Journal of Clinical Toxicology

Journal of Clinical Toxicology
Open Access

ISSN: 2161-0495

+44 7868 792050


Effect of Heavy Metals on Fishes: Toxicity and Bioaccumulation

Pramita Garai, Priyajit Banerjee, Pradip Mondal and Nimai Chandra Saha*

Heavy metal pollution is a serious problem for the environment due to their toxicity, persistency, bioaccumulation, and bio magnifications property. Heavy metal contamination in the environment can occur from different natural and anthropogenic sources. The natural sources of heavy metals are mainly volcanic eruption and weathering of metal-bearing rocks, while the anthropogenic sources of heavy metals include agricultural and industrial activities, combustion of fossil fuel and gasoline, waste incinerators, mining, etc. The mobilization of these heavy metals to the aquatic ecosystem alters the physicochemical property of water which is hazardous for aquatic organisms. Heavy metals mainly enter the fish body through gills, body surface and digestive tract during ingestion of metal accumulated food materials.

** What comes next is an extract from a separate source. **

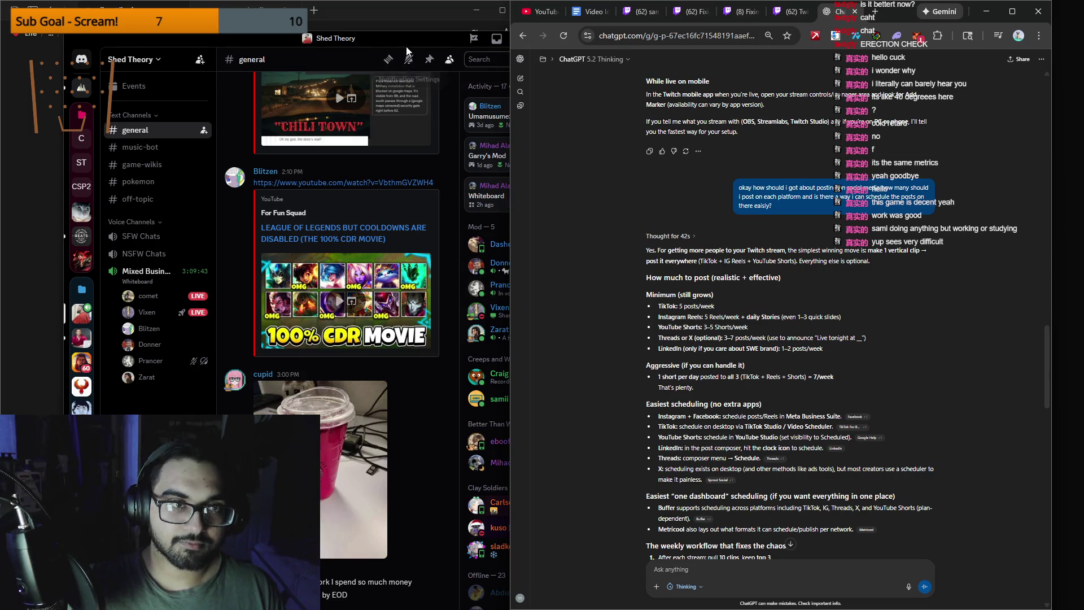
scroll(785, 509, "down", 15)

Cadmium, chromium, nickel, arsenic, copper, mercury, lead and zinc are the most common heavy metal pollutants that cause severe toxicity in fishes. Development of oxidative stress is the fundamental molecular mechanism of metal toxicity. The stress weakens the immune system, causes tissue and organ damage, growth defect and reduces reproductive ability. The rich source of high-quality protein filled with vitamins and omega-3 fatty acids encourage the human being to uptake fish as a major food source. So, accumulated heavy metals in the fish tissues directly transfer to the human body and cause toxic effects to expedite various diseases. Therefore, it is necessary to discuss the sources of heavy metals and their toxic effect on fish health to enforce the law and legislations regarding their protection in the aquatic environment and also to save human life.